Exocytosis of a TC can be preceded by interaction with a smaller vesicle. HMEC-1 cells cotransfected with FcRn-GFP and FcRn-mRFP were imaged. (A) Individual images showing area of interest of a cell are presented with the time (in seconds) at which each image was acquired (first image is arbitrarily set to time 0). FcRn is shown in green, and events of interest are highlighted in red (resulting in yellow–orange overlay) or blue. A small vesicle (highlighted in blue, rightward arrows) moves away from a tubule in the membrane plane (3.38–5.50 s) and then appears to be stationary for ≈7 s. A TC (highlighted in red, leftward arrows) moves ≈6 μm in the membrane plane (9.63–12.25 s) before becoming stationary (12.25–14.88 s). Subsequently, the vesicle (highlighted in blue) moves and appears to interact with the TC at 15.00 s.

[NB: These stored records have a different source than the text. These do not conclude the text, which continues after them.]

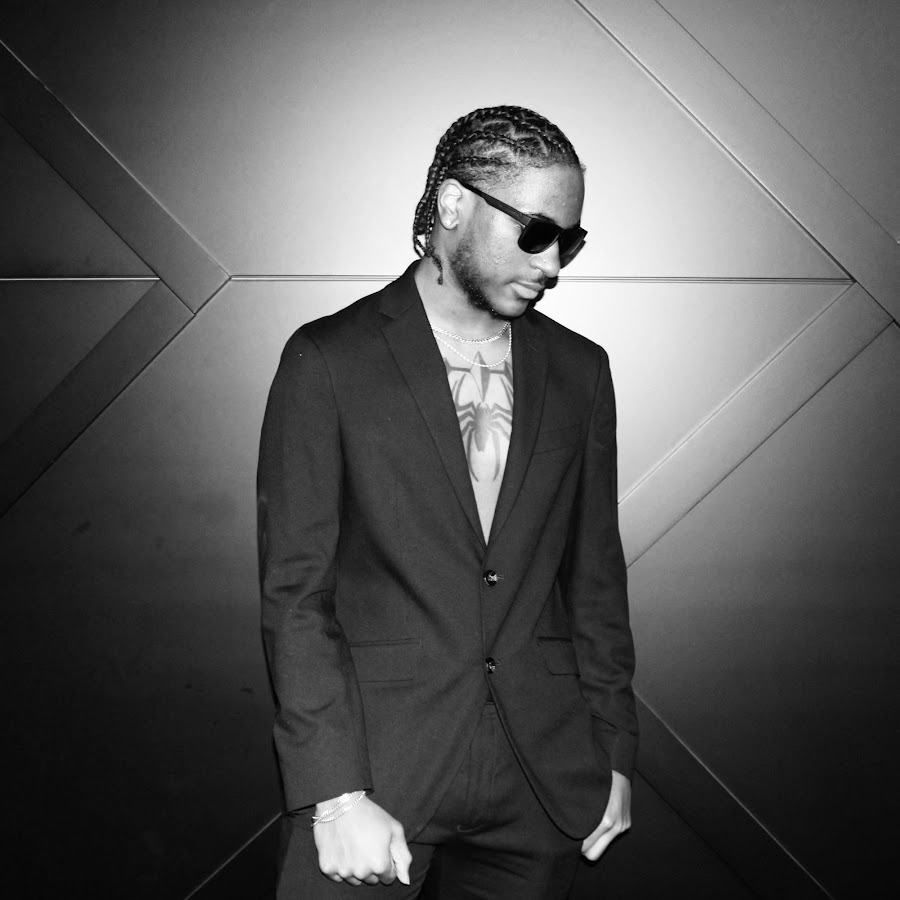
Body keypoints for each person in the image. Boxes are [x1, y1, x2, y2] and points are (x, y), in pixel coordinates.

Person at [257, 105, 638, 899]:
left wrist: (614, 754)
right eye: (536, 233)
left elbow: (596, 581)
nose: (552, 264)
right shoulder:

After this collision, the TC fuses (within ≈1 s) with the plasma membrane in an exocytic event (16.25–16.38 s, downward arrows), which lasts for ≈0.1 s. Images shown are individual frames of SI Movie 17. The images have been presented without highlighting in SI Fig. 10 (with corresponding SI Movie 18). (Scale bar, 2 μm.) (B) Quantitative analysis of the exocytic fusion event. (Left) The fit intensity width-square plot as a function of time. (Right) The core annulus intensity plot as a function of time for the same TC. SI Text, Section 6.3 describes further details of the analytical approaches used to analyze exocytic events.